──────── 所给各行 ────────

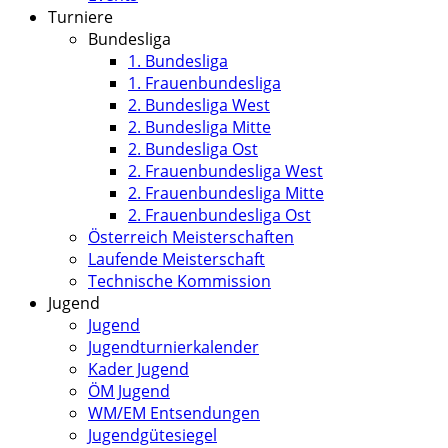
Turniere
Bundesliga
1. Bundesliga
1. Frauenbundesliga
2. Bundesliga West
2. Bundesliga Mitte
2. Bundesliga Ost
2. Frauenbundesliga West
2. Frauenbundesliga Mitte
2. Frauenbundesliga Ost
Österreich Meisterschaften
Laufende Meisterschaft
Technische Kommission
Jugend
Jugend
Jugendturnierkalender
Kader Jugend
ÖM Jugend
WM/EM Entsendungen
Jugendgütesiegel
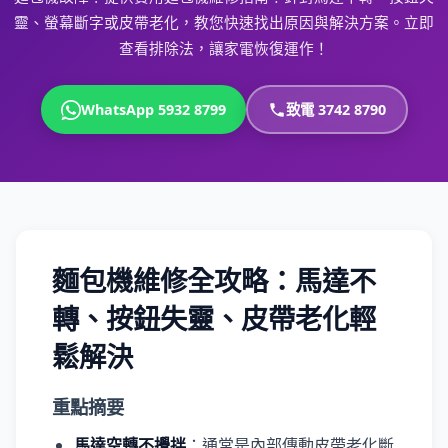
靈、螢幕斷字或皮帶老化，教您快速找出原因與解決方案。立即
查看排除法，讓家電恢復運作！
WhatsApp 5932 8799
致電 3742 8790
麵包機維修全攻略：馬達不
轉、按鈕失靈、皮帶老化輕
鬆解決
重點摘要
馬達空轉不攪拌
：通常是內部傳動皮帶老化斷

────────

工作任务: 筛选上面各行，把含有字串“Frauenbundesliga”的行全部原样抄出。

结果如下:
1. Frauenbundesliga
2. Frauenbundesliga West
2. Frauenbundesliga Mitte
2. Frauenbundesliga Ost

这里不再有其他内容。